**PROBLEM TO SOLVE:**
Look below for the lines from the one with "If you are on" to the one with "The following paragraph", and copy exactly those lines, both ends included.

Stored data entries
----

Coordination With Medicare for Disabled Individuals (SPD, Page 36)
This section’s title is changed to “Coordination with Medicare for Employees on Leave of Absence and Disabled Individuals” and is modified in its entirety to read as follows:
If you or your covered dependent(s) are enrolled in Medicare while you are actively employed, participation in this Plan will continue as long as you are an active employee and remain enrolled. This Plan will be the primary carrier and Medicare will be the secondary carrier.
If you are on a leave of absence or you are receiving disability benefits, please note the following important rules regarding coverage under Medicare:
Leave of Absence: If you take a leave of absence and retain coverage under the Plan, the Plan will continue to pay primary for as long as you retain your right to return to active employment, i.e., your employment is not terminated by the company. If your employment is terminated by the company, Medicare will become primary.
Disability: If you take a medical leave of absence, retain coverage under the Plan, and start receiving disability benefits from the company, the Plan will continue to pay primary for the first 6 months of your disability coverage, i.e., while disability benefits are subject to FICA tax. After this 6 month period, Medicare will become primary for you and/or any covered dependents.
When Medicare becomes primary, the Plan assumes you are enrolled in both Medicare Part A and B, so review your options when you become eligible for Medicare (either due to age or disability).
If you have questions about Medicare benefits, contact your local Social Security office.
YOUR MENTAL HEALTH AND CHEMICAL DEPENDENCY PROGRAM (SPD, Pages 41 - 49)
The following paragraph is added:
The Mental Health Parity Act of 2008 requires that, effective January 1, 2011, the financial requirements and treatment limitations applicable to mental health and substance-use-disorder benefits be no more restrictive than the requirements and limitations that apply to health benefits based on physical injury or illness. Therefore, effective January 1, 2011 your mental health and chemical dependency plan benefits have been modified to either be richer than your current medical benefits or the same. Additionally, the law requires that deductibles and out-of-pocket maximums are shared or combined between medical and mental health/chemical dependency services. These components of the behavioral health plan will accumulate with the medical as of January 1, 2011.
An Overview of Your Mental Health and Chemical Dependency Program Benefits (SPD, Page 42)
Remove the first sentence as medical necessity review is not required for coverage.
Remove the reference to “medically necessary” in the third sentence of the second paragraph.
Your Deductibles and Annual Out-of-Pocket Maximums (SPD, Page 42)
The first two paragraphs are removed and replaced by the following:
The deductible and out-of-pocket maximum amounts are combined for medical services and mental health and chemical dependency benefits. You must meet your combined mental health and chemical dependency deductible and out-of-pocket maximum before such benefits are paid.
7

----

**TASK RESPONSE:**
If you are on a leave of absence or you are receiving disability benefits, please note the following important rules regarding coverage under Medicare:
Leave of Absence: If you take a leave of absence and retain coverage under the Plan, the Plan will continue to pay primary for as long as you retain your right to return to active employment, i.e., your employment is not terminated by the company. If your employment is terminated by the company, Medicare will become primary.
Disability: If you take a medical leave of absence, retain coverage under the Plan, and start receiving disability benefits from the company, the Plan will continue to pay primary for the first 6 months of your disability coverage, i.e., while disability benefits are subject to FICA tax. After this 6 month period, Medicare will become primary for you and/or any covered dependents.
When Medicare becomes primary, the Plan assumes you are enrolled in both Medicare Part A and B, so review your options when you become eligible for Medicare (either due to age or disability).
If you have questions about Medicare benefits, contact your local Social Security office.
YOUR MENTAL HEALTH AND CHEMICAL DEPENDENCY PROGRAM (SPD, Pages 41 - 49)
The following paragraph is added:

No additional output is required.